Rashida Jones, the president of MSNBC, wrote in a note to staff on Tuesday that Mr. Williams “has informed us he would like to take the coming months to spend time with his family.”
“We and our viewers will miss his penetrating questions and thoughtful commentary,” she wrote.
For Mr. Williams, 62, the departure from NBC News, the division that houses MSNBC, is another twist in a career that scaled the heights of succeeding Tom Brokaw as the anchor of the “NBC Nightly News” to the lows of a six-month unpaid suspension in 2015, after he acknowledged exaggerating an anecdote about a helicopter ride in Iraq.
His credibility as a journalist tarnished, Mr. Williams returned to television as a breaking news anchor at MSNBC before he and Andrew Lack, then the chairman of NBC News and a close friend, hatched an idea over an Italian dinner for a comeback vehicle. “The 11th Hour” was designed as a late-night show mixing news and conversation about the news, with Mr. Williams as a genial ringleader — part David Brinkley, part Dick Cavett.
It debuted at the height of the 2016 presidential election and quickly found an audience. Left-leaning viewers shocked by the election of Donald J. Trump as president were flocking to MSNBC, and they seemed to forgive Mr. Williams’s past transgressions. In May 2017, “11th Hour” scored bigger ratings than its rivals at CNN and Fox News, giving MSNBC its first outright win in the 11 p.m. time slot since 2001. (The show beat CNN but lost to Fox News in total viewers during the most recent quarter.)
Mr. Williams, who joined NBC News in 1993, has not expressed much interest in returning to a traditional nightly evening newscast, according to the person familiar with his thinking. That would seem to rule out a gig like anchoring the “CBS Evening News,” whose anchor, Norah O’Donnell, is on a contract that expires next year.

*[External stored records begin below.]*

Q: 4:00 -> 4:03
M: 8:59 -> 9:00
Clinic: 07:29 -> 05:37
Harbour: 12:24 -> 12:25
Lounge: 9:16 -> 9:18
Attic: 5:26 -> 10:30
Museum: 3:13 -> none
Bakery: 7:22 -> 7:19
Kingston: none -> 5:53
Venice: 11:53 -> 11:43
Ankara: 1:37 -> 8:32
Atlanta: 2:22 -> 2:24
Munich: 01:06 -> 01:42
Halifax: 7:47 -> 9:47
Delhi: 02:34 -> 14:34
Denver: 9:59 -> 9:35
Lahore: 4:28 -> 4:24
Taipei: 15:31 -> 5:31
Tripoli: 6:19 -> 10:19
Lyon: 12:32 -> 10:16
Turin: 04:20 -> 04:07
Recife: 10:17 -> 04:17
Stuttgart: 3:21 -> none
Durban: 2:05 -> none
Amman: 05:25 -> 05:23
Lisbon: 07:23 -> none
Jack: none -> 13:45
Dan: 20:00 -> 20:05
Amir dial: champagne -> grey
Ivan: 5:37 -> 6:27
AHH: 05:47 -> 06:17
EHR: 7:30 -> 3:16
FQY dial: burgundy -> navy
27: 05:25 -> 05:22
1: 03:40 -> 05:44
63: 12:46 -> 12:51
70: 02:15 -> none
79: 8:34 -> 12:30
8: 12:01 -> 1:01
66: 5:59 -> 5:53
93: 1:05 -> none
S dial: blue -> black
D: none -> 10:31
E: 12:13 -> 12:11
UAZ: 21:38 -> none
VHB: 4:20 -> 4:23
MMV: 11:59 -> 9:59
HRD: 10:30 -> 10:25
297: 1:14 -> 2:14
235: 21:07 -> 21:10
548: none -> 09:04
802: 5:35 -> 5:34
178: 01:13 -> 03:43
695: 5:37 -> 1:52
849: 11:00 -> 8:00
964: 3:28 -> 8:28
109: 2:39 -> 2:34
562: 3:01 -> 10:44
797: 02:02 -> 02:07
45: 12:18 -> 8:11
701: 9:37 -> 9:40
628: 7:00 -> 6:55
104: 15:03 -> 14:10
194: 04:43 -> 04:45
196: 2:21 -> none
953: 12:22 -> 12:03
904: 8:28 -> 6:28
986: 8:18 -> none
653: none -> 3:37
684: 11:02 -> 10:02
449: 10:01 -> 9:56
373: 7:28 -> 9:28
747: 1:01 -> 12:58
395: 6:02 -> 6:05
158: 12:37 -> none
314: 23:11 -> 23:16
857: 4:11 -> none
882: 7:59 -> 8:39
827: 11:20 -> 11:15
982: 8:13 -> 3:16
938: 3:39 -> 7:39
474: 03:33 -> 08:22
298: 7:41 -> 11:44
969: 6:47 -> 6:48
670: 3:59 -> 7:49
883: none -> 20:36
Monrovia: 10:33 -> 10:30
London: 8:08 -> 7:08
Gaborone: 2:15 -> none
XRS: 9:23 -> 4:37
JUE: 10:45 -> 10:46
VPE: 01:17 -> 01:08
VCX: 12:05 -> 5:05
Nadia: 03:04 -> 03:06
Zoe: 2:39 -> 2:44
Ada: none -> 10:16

Jeff Zucker, the president of CNN, has been seeking high-wattage talent for a new streaming service, CNN+, which is set to start in 2022. Mr. Zucker approached Ms. Maddow about a job before she decided to renew her deal at MSNBC, a discussion first reported by Puck News.
The loss of Mr. Williams means MSNBC will have to fill his weeknight slot and possibly choose another anchor to help lead coverage of election night and other big political events. In 2020, Mr. Williams often co-anchored the cable network’s political broadcasts with Ms. Maddow and another network star, Nicolle Wallace.
Before his suspension in 2015, Mr. Williams made frequent appearances away from the anchor desk. He hosted an episode of “Saturday Night Live” in 2007, appeared on the sitcom “30 Rock,” and was a go-to guest on late-night shows hosted by David Letterman, Stephen Colbert and Jimmy Fallon.